People’s Kitchen Harvest Dinner
Reinhard Street Community Farm
6171 Reinhard St.
Philadelphia
Oct. 4, 2024
Fernando Melo picked the petals off a sunflower head and held its face flesh against the grill. Was I at a cookout, I wondered, or had NOMA come to Philly?
The People’s Kitchen, a grassroots collaborative combating food insecurity by making free meals for all, hosted their own kind of cookout Friday night at their Community Farm on Reinhard street. And let me tell you — it wasn’t just hot dogs and hamburgers.
There was shrimp, grilled chicken and salmon, homemade pound cakes, masa cookies, samples of Burmese and Malaysian cuisine.
The People’s Kitchen is a crew of volunteers that got together during the Covid-19 pandemic to make hot meals to anyone and everyone at no cost. Friday’s dinner, while free, also sought to gather funds via donation to increase the amount of produce the nonprofit generates across its farmland, including at Reinhard.
The mutual aid group is run primarily by refugees and undocumented immigrants making food to distribute back into their communities and across Philly at large. That was on display during Friday’s dinner, where people from all walks of life joined the party, preparing their own contribution to the potluck with evident pride.

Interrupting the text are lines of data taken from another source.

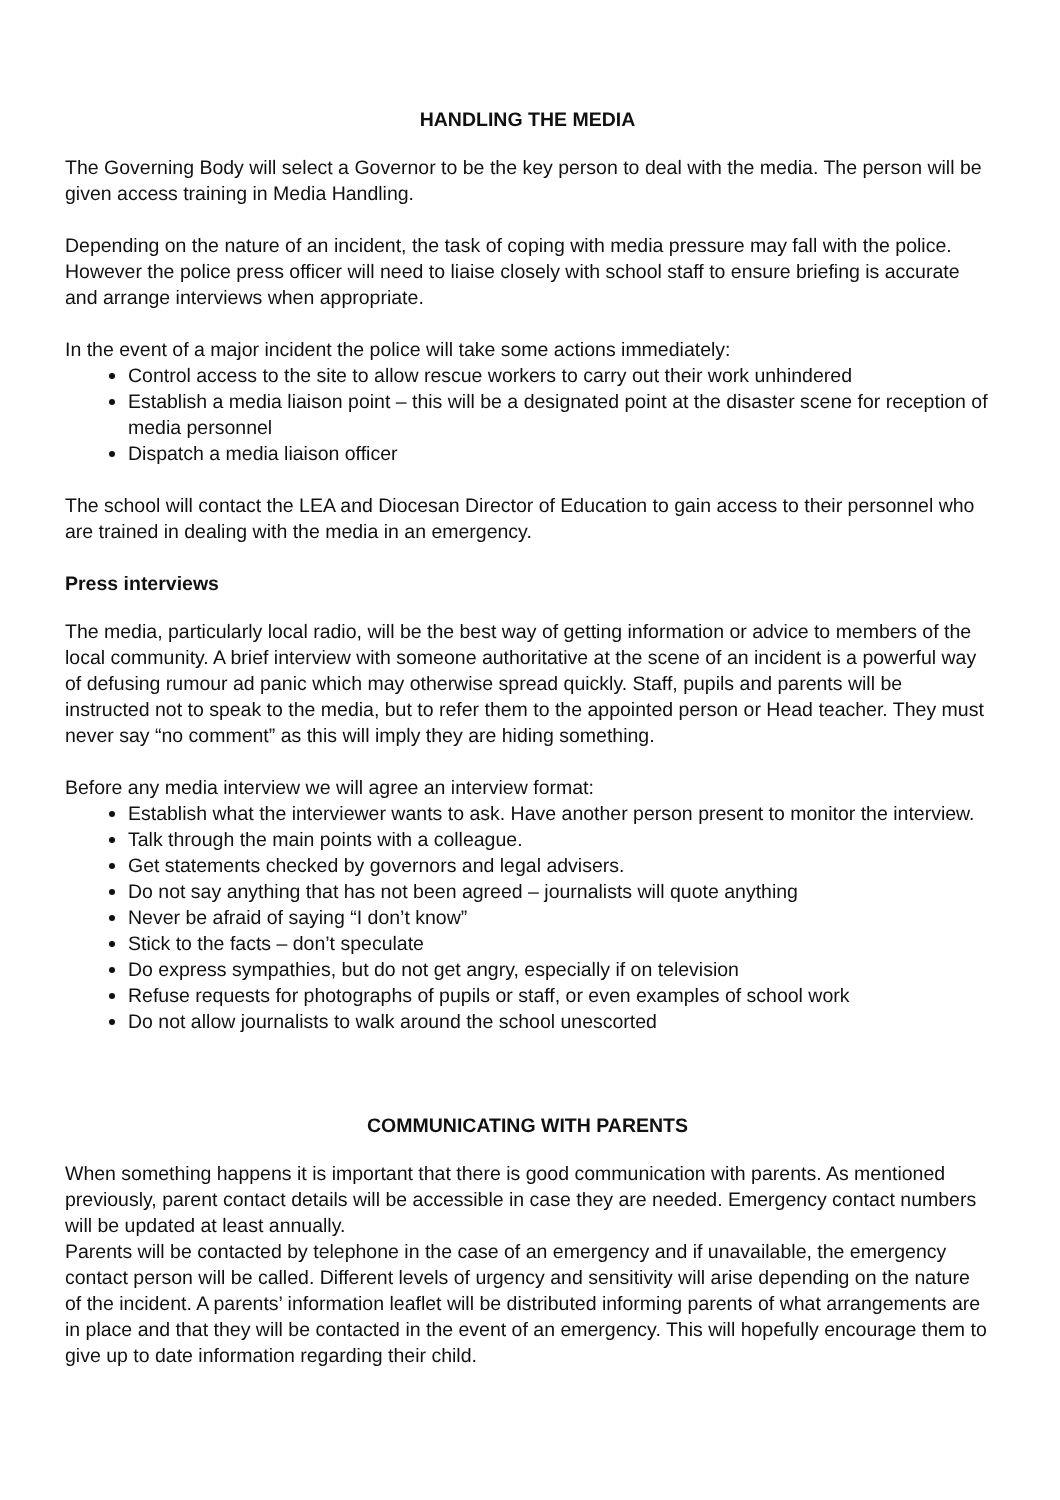HANDLING THE MEDIA
The Governing Body will select a Governor to be the key person to deal with the media. The person will be given access training in Media Handling.
Depending on the nature of an incident, the task of coping with media pressure may fall with the police. However the police press officer will need to liaise closely with school staff to ensure briefing is accurate and arrange interviews when appropriate.
In the event of a major incident the police will take some actions immediately:
Control access to the site to allow rescue workers to carry out their work unhindered
Establish a media liaison point – this will be a designated point at the disaster scene for reception of media personnel
Dispatch a media liaison officer
The school will contact the LEA and Diocesan Director of Education to gain access to their personnel who are trained in dealing with the media in an emergency.
Press interviews
The media, particularly local radio, will be the best way of getting information or advice to members of the local community. A brief interview with someone authoritative at the scene of an incident is a powerful way of defusing rumour ad panic which may otherwise spread quickly. Staff, pupils and parents will be instructed not to speak to the media, but to refer them to the appointed person or Head teacher. They must never say “no comment” as this will imply they are hiding something.
Before any media interview we will agree an interview format:
Establish what the interviewer wants to ask. Have another person present to monitor the interview.
Talk through the main points with a colleague.
Get statements checked by governors and legal advisers.
Do not say anything that has not been agreed – journalists will quote anything
Never be afraid of saying “I don’t know”
Stick to the facts – don’t speculate
Do express sympathies, but do not get angry, especially if on television
Refuse requests for photographs of pupils or staff, or even examples of school work
Do not allow journalists to walk around the school unescorted
COMMUNICATING WITH PARENTS
When something happens it is important that there is good communication with parents. As mentioned previously, parent contact details will be accessible in case they are needed. Emergency contact numbers will be updated at least annually.
Parents will be contacted by telephone in the case of an emergency and if unavailable, the emergency contact person will be called. Different levels of urgency and sensitivity will arise depending on the nature of the incident. A parents’ information leaflet will be distributed informing parents of what arrangements are in place and that they will be contacted in the event of an emergency. This will hopefully encourage them to give up to date information regarding their child.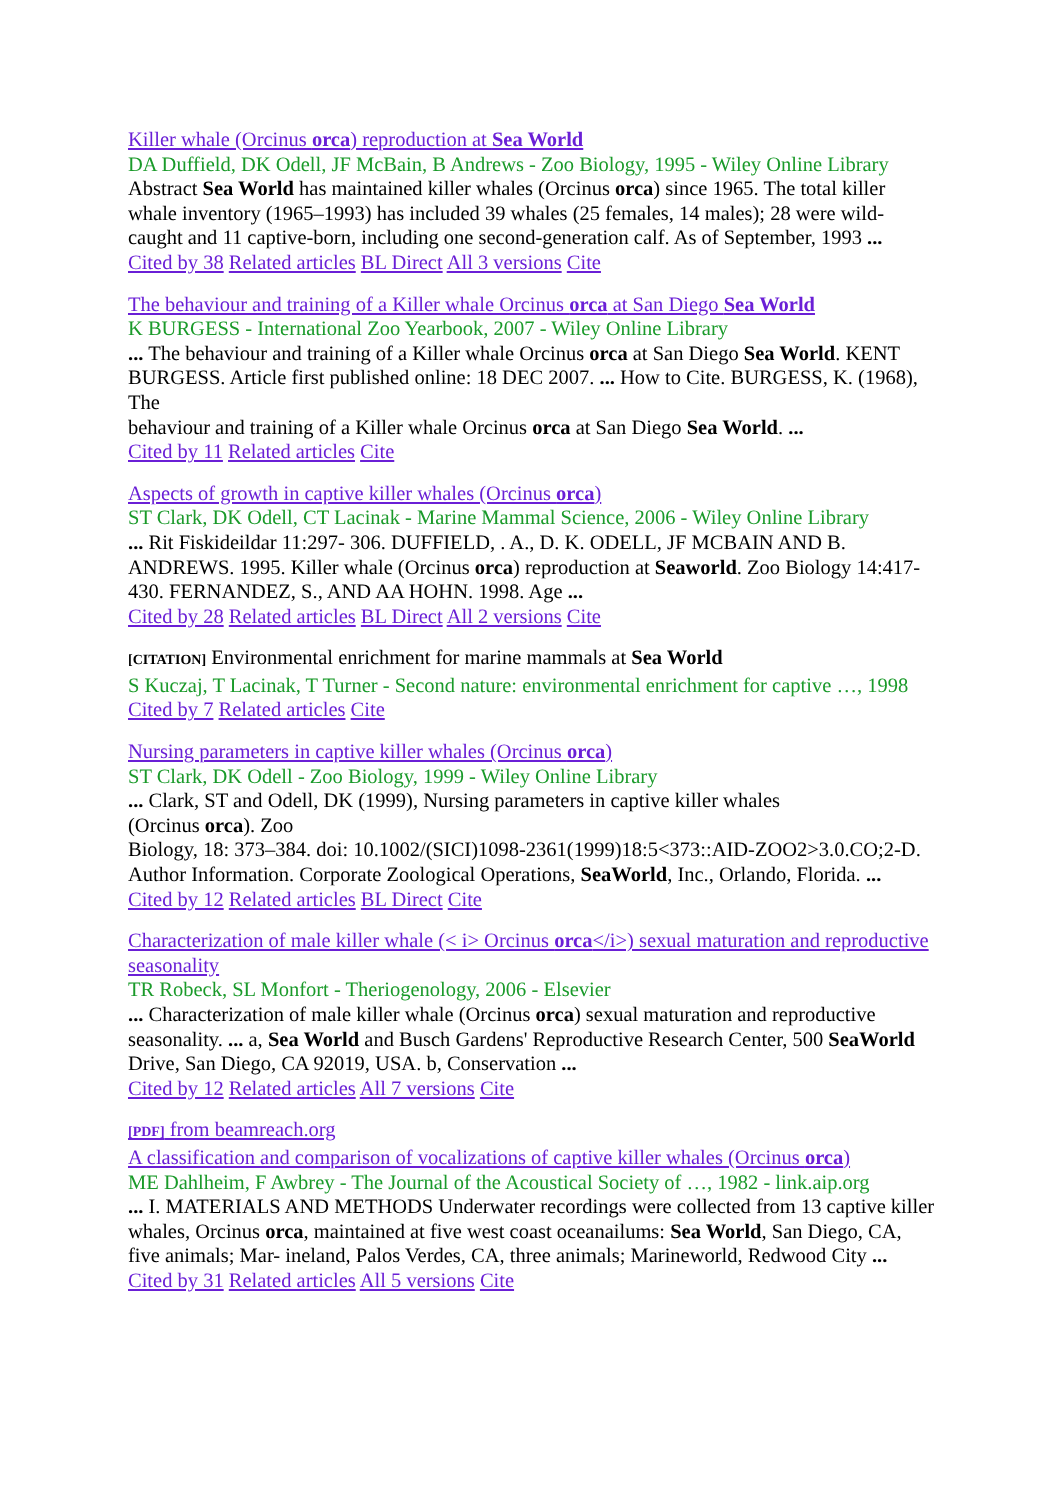Killer whale (Orcinus orca) reproduction at Sea World
DA Duffield, DK Odell, JF McBain, B Andrews - Zoo Biology, 1995 - Wiley Online Library
Abstract Sea World has maintained killer whales (Orcinus orca) since 1965. The total killer whale inventory (1965–1993) has included 39 whales (25 females, 14 males); 28 were wild-caught and 11 captive-born, including one second-generation calf. As of September, 1993 ...
Cited by 38 Related articles BL Direct All 3 versions Cite
The behaviour and training of a Killer whale Orcinus orca at San Diego Sea World
K BURGESS - International Zoo Yearbook, 2007 - Wiley Online Library
... The behaviour and training of a Killer whale Orcinus orca at San Diego Sea World. KENT
BURGESS. Article first published online: 18 DEC 2007. ... How to Cite. BURGESS, K. (1968), The
behaviour and training of a Killer whale Orcinus orca at San Diego Sea World. ...
Cited by 11 Related articles Cite
Aspects of growth in captive killer whales (Orcinus orca)
ST Clark, DK Odell, CT Lacinak - Marine Mammal Science, 2006 - Wiley Online Library
... Rit Fiskideildar 11:297- 306. DUFFIELD, . A., D. K. ODELL, JF MCBAIN AND B. ANDREWS. 1995. Killer whale (Orcinus orca) reproduction at Seaworld. Zoo Biology 14:417-430. FERNANDEZ, S., AND AA HOHN. 1998. Age ...
Cited by 28 Related articles BL Direct All 2 versions Cite
[CITATION] Environmental enrichment for marine mammals at Sea World
S Kuczaj, T Lacinak, T Turner - Second nature: environmental enrichment for captive …, 1998
Cited by 7 Related articles Cite
Nursing parameters in captive killer whales (Orcinus orca)
ST Clark, DK Odell - Zoo Biology, 1999 - Wiley Online Library
... Clark, ST and Odell, DK (1999), Nursing parameters in captive killer whales
(Orcinus orca). Zoo
Biology, 18: 373–384. doi: 10.1002/(SICI)1098-2361(1999)18:5<373::AID-ZOO2>3.0.CO;2-D.
Author Information. Corporate Zoological Operations, SeaWorld, Inc., Orlando, Florida. ...
Cited by 12 Related articles BL Direct Cite
Characterization of male killer whale (< i> Orcinus orca</i>) sexual maturation and reproductive seasonality
TR Robeck, SL Monfort - Theriogenology, 2006 - Elsevier
... Characterization of male killer whale (Orcinus orca) sexual maturation and reproductive seasonality. ... a, Sea World and Busch Gardens' Reproductive Research Center, 500 SeaWorld Drive, San Diego, CA 92019, USA. b, Conservation ...
Cited by 12 Related articles All 7 versions Cite
[PDF] from beamreach.org
A classification and comparison of vocalizations of captive killer whales (Orcinus orca)
ME Dahlheim, F Awbrey - The Journal of the Acoustical Society of …, 1982 - link.aip.org
... I. MATERIALS AND METHODS Underwater recordings were collected from 13 captive killer
whales, Orcinus orca, maintained at five west coast oceanailums: Sea World, San Diego, CA,
five animals; Mar- ineland, Palos Verdes, CA, three animals; Marineworld, Redwood City ...
Cited by 31 Related articles All 5 versions Cite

A community of Karen refugees from Burma huddled together, slowly garnishing their food trays before distributing the goods onto everyone’s dishes. A Black auntie with beautiful hair spoke loudly about how the sweet potato pie used root veggies straight from the garden. The tíos and tías grilled as if their hearts depended on it, putting on an almost theatrical performance. University of Pennsylvania students helped in any way they could.
“Gourmet” is a total understatement for what I was eating and experiencing. These folks were more hospitable than my own family; I even enjoyed an appetizer at this free-to-the-public dinner (sorry, Auntie Kelly!) and I’m not talking potato chips.
I started my meal off with a sunflower head (which is fully edible, by the way) that had been slowly roasted accompanied by some grits. Because of the high density of water that the sunflower head had, the whole head had a tender, sous vide-feel.The water never left the sunflower but instead made it so tender that you could pull it like a juicy chicken breast.
Post appetizer, I downed four full plates of food.
Even the chicken — a more standard cookout component — was next level: The chefs marinated the meat for at least five hours to build a harmony of flavors that could be felt the minute it reached our mouths. It was a holy matrimony of taste.
I begged the cook, Fernando Melo, to tell us how he did it. Papi replied, speaking English as clearly as he could: “I can’t tell you — it’s my secret sauce.” I pressed a little more. I knew there was limón in there! His facial expression immediately changed from that of a serious tío grilling for his family to a chico caught redhanded in mischief. The more we spoke the less confident I felt about what was actually in the dressing. But then again, is it really a good sauce without the secret?
Once the sun set, we watched a short film showcasing the project of People’s Kitchen and the individuals behind it. It was an additional level of nourishment to see stories of how migrants from Mexico City have found maintained ancestral practices of connecting to the land through farming at Reinhard and to hear neighbors express gratitude for those tending the garden.
I left feeling full in body and soul — it was like I had just stepped out of a short story from one of the Chicken Soup books.
A comrade who attended said this to me: “The best restaurant in Philadelphia is in the middle of the street in a little neighborhood full of row houses and vacant lots, jammed between Mount Moriah Cemetery and the railroad tracks.”
I have to say I agree. It’s not only that the mission is solid. It’s that the food is exceptional.
It makes sense that homegrown food, cross-cultural collaboration, and chefs with a sense of story and care are a perfect recipe for delicious food. But even while trying new foods I had never had before — like the sunflower — I was reminded of what’s lost when we separate food from its roots, as well as what’s gained through reconnection.
At the end of the day, it was the cookout that I cared about just as much as what was on my plate; good food tastes a lot better when you have people to share it with.